Most of all, look for glimpses of hope. The small green shoots of new life.
Today, I know I have reached the end of my resources. It's understandable. It's human. It's okay to be not okay about all of this. Tomorrow I have a choice. Where do I go from here? The song from Evita has been running through my mind today and I recall that from this point in her story, such a low point, she begins her climb to superstardom. I totally have reservations about her path and indeed the trajectory she finally followed, but I look at it as a lesson in picking yourself up and starting again.
So, what is my own answer to the question, where do I go from here?
1) Accept that this is painful. Allow myself to grieve. Name the feelings. Disappointment, hopelessness, sadness, fear. Don't judge myself when I cry. Life is hard.
2) Life needs purpose and meaning. I have written before about where I anchor myself when looking at finding meaning in both good and hard times in life. Because I have invested my belief in someone who is bigger than me and my feelings, I use my prayer times to take a step back and look at the bigger picture. Within this space I find hope and perspective, both personal and for the wider world.

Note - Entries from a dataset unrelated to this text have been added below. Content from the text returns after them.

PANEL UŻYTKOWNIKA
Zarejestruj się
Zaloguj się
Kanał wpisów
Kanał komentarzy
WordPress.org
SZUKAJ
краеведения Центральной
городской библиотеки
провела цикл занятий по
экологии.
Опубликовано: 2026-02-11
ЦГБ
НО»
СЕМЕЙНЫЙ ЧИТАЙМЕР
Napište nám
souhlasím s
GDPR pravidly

3) Engaging in life means that we need to be able to engage with other people. People often hurt other people, either from intent or carelessness. However, there are acts of human kindness and there are good things in the world around us, when we take a step back. I can be encouraged at the willingness of the younger generations to carefully consider what is going on around them and, rather than shrug at the enormity of the work need to bring change, they have been prepared to act. We are made for relationship.
One of the greatest sadnesses for me during the political upheavals has been the breakdown of our society into camps/tribes who cannot articulate or even engage with opinions which differ from their/our own. Relationship means we need to listen to others, sometimes we need to hear things that may be painful for us to hear. One of my personal values is honesty and integrity. If I have wronged someone it is my job to repair that wrong. If I can learn about myself, myself in relation to others, or the world around me, then no experience will be wasted. That doesn't mean that it's easy to say, 'lesson learned', often I need to work through pain and cry tears and wait until I am in a place that is distant enough for me to make some sense of what has happened. And sometimes, there is no sense to be made; it is what it is. Life is not logical.
4) I have a choice to make. I can choose to revert to my favoured coping mechanism and retreat from engaging with life. At this point in my recovery, however, I am no longer satisfied by this as a way of managing the worst of times. It does not help me to remain paralysed by fear or anticipation that nothing can change. If I can't change the environment around me, then I need to accept that it is my task to adapt to that environment. So I can't indulge myself in pursuing the unknowable, 'Wny?' or 'Why me?' or 'Why not them?'. I have wasted too much time in the past feeling aggrieved by real injustices, but asking 'Why me?' when no one can give me an answer. Anger in response to injustice is not wasted if it drives us to challenge the general causes of those injustices.
So, where do I go from here? What now? I do what I can do, when I can do it. I accept what I cannot change (on my own) and build on what is certain in my life. Simple everyday successes can be essential building blocks to climb our way back up. Getting up, feeding myself, looking after my hygiene, making sure I am doing all I can to stay physically well is a good start. Do what is effective for you having acknowledged where you are emotionally and physically.
Most of all, look for glimpses of hope. The small green shoots of new life.